The circadian protein CLOCK regulates cell metabolism via the mitochondrial carrier SLC25A10.

ABSTRACT

Physiological function and metabolic regulation are the most important outputs of circadian clock controls in mammals. Mitochondrial respiration and ROS production show rhythmic activity. Mitochondrial carriers, which are responsible for mitochondrial substance transfer, are vital for mitochondrial metabolism. Clock (Circadian Locomotor Output Cycles Kaput) is the first core circadian gene identified in mammalian animals. However, whether CLOCK protein can regulate mitochondrial functions via mitochondrial carriers is unclear. Here, we showed that CLOCK can bind to the mitochondrial carrier SLC25A10. For further analysis, we established a Slc25a10-/--Hepa1-6 cell line using CRISPR/Cas9 gene-editing technology. Slc25a10-/--Hepa1-6 cells showed disordered glucose homeostasis, increased oxidative stress levels, and damaged electron transport chains. Next, using an immunoprecipitation assay, we found that amino acids 43-84 and 169-210 in SLC25A10 are key sites that respond to CLOCK binding. Finally, forced expression of wild-type SLC25A10 in Slc25a10-/--Hepa1-6 cells could compensate for the loss of SLC25A10; the decreased glucose metabolism, severe oxidative stress and damaged electron transport chain were recovered. In addition, a mutant Slc25a10 with changes in two key sites did not show a rescue effect. In conclusion, we identified a new protein-protein interaction mechanism in which CLOCK can directly regulate cell metabolism via the mitochondrial membrane transporter SLC25A10. Our study might provide some new insights into the relationship between circadian clock and mitochondrial metabolism.
+===+
* [WORK TASK A] Translate this sentence from the CLOCK abstract into French: "Mitochondrial respiration and ROS production show rhythmic activity."
* [WORK TASK B]
Answer these questions using the CLOCK abstract:
(i) What does the name Clock stand for?
(ii) Which gene-editing technology was used to establish the Slc25a10-/--Hepa1-6 cell line?
(iii) Which amino acid ranges in SLC25A10 were found to be key sites that respond to CLOCK binding?

(Stored data)
+===+
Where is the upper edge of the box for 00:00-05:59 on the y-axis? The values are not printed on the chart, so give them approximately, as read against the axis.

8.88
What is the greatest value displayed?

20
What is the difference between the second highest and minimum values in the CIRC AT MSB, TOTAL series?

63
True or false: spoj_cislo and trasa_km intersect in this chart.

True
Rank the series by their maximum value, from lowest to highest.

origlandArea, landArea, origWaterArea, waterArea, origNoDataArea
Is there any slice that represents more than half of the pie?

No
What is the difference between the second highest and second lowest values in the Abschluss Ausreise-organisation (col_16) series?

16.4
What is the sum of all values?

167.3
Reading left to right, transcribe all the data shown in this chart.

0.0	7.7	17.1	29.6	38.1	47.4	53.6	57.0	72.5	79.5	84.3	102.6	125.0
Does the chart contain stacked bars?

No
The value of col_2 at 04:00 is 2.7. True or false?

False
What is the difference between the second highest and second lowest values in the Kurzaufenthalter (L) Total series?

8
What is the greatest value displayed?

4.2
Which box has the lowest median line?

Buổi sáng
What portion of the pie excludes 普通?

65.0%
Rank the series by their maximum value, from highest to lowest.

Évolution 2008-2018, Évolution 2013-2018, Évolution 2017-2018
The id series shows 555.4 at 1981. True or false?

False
+===+
* [ANSWER SPACE A] La respiration mitochondriale et la production de ROS présentent une activité rythmique.

* [ANSWER SPACE B]
(i) Circadian Locomotor Output Cycles Kaput
(ii) CRISPR/Cas9
(iii) Amino acids 43-84 and 169-210